For reporting by geographic area, we excluded states with “High Concern/Unusable” DQ Atlas assessments for zip code in 2021. Among states in the main analysis, one state was excluded (VT). This left 48 states (including DC) for reporting by geographic region.

Limitations:

  • At the start of the pandemic, Congress enacted the Families First Coronavirus Response Act (FFCRA), which included a requirement that Medicaid programs keep people continuously enrolled in exchange for enhanced federal funding. The continuous enrollment provision increased Medicaid enrollment (and increased the number of individuals with 12 months of enrollment), which could have had implications for service utilization rates in 2020 and 2021.
  • Survey data finds a higher share of children receiving dental care (Appendix Table 1), which may be due in part to the following:
    • The claims data only capture dental services that were billed to Medicaid and some settings such as community clinics, schools, or Indian Health Service facilities may not always bill Medicaid.

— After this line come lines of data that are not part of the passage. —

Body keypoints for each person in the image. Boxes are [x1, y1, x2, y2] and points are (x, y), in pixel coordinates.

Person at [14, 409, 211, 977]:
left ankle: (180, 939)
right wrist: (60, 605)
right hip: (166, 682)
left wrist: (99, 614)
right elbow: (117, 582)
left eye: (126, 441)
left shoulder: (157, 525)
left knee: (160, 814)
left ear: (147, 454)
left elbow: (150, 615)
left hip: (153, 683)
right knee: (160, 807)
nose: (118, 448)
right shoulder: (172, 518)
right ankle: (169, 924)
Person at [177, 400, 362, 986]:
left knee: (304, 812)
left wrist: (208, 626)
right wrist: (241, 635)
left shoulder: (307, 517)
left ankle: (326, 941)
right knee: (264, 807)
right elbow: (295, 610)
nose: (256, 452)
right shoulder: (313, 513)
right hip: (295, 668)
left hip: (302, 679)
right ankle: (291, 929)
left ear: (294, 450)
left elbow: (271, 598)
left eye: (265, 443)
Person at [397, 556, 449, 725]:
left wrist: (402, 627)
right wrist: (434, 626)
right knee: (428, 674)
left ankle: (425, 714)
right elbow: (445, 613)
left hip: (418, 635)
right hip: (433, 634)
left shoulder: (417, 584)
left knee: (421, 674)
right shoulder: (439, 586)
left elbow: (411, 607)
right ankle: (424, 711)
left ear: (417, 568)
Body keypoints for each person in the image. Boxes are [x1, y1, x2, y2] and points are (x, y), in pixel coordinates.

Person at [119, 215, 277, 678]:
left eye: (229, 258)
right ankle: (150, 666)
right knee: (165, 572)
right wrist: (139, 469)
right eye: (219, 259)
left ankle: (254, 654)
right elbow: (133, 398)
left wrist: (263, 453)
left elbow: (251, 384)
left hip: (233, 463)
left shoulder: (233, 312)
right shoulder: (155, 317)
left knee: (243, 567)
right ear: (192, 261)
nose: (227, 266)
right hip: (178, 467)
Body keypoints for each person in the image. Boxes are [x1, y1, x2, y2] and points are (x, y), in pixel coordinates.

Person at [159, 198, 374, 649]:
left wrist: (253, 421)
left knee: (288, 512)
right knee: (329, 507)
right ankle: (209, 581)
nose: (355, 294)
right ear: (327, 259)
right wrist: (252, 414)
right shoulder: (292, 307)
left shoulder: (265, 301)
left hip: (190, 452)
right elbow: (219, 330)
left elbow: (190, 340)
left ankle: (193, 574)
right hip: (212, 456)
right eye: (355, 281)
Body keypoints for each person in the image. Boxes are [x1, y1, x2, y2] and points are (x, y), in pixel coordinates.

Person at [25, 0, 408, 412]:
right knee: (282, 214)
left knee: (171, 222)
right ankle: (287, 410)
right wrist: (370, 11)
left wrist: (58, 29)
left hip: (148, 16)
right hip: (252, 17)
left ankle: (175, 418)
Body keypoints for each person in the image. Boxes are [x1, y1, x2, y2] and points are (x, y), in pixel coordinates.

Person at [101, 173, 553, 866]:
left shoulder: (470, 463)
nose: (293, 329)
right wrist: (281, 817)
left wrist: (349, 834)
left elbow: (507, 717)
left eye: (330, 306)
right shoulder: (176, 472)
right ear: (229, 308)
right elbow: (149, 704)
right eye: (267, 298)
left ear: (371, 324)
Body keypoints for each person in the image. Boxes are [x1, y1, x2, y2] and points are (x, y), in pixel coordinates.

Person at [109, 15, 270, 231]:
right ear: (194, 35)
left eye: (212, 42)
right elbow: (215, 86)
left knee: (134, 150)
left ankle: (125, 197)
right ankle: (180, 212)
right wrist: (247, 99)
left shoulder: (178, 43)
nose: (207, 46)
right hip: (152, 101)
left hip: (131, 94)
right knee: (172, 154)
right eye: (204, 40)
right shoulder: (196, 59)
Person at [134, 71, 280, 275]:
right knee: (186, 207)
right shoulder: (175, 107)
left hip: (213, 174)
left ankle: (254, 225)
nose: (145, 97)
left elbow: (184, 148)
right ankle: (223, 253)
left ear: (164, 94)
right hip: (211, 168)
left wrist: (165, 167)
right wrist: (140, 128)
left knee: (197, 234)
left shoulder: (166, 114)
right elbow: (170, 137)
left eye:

    • Research has shown that the accuracy of self-reported utilization in survey data declines over long recall periods and/or for more routine services.
    •  For a more robust discussion of the variation in utilization rates across data sources, see Box 2 in this prior KFF analysis. This analysis uses claims data (T-MSIS), not self-reported survey data, to examine trends in dental service use because of the increasing use of T-MSIS in EPSDT and Child Core Set reporting.